Dickinson v. Wainwright

416 So. 2d 40 | Fla. Dist. Ct. App. | 1982

THOMPSON, Judge.

This is an appeal from an order dismissing appellant’s petition for writ of habeas corpus for failure to state a cause of action. We affirm.

Appellant, an inmate in the Florida prison system, alleges that he has been unlawfully deprived of work gain time, to which he feels that he is entitled under § 944.-275(2)(b), Fla.Stat. (1981). Appellant’s job as a laundry equipment operator in the prison is classified by the Department of Corrections (the department) as “semiskilled.” The skill level of an inmate’s job is one of the factors used by the department in calculating the amount of work gain time awarded the inmate. The appellant’s job is classified as semi-skilled, and under the department’s rules he is entitled, at most, to work gain time amounting to 75% of the days he works. See Fla.Admin.Code Rule 33-11.065. The appellant feels that because he is not getting one day of work gain time for each day he works, that he is being deprived of work gain time contrary to § 944.275(2)(b). Appellant’s argument is without merit.

Section 944.275(2)(b) does not mandate that an inmate be given one day of gain time for each and every day worked. It merely authorizes the department to award prisoners:

up to 1 day for each day of productive or institutional labor performed by any prisoner who has committed no infraction of the rules of the department or of the laws of this state and who has accomplished, in a satisfactory and acceptable manner, the work duties, and tasks assigned.

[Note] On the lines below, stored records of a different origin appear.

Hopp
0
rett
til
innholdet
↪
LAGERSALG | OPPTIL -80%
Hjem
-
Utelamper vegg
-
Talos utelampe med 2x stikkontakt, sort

§ 944.275(2)(b), Fla.Stat. (1981). The section goes on to state that the work gain time allowance “shall be awarded on the basis of diligence of the inmate, the quality and quantity of work performed, and the skill required for performance of the work. Accordingly, an inmate is not entitled to automatically receive one day of work gain time for each and every day of work performed. It is clear from the formula used by the department in computing work gain time that all of these statutory criteria are taken into account. Furthermore, the proper classification of a particular job per*42formed by an inmate is within the discretion of the department. Appellant has failed to prove that the department has abused it’s discretion in classifying his job as “semi-skilled” as opposed to “skilled.” We additionally note that since appellant received a disciplinary report in August 1981, he was statutorily prohibited from receiving statutory or work gain time during that month. §§ 944.275(1), .275(2)(b), Fla.Stat. (1981).

We therefore find that petitioner has not been unlawfully denied work gain time. Accordingly, the trial court properly dismissed the petition for writ of habeas corpus for failure to state a cause of action.

LARRY G. SMITH and JOANOS, JJ., concur.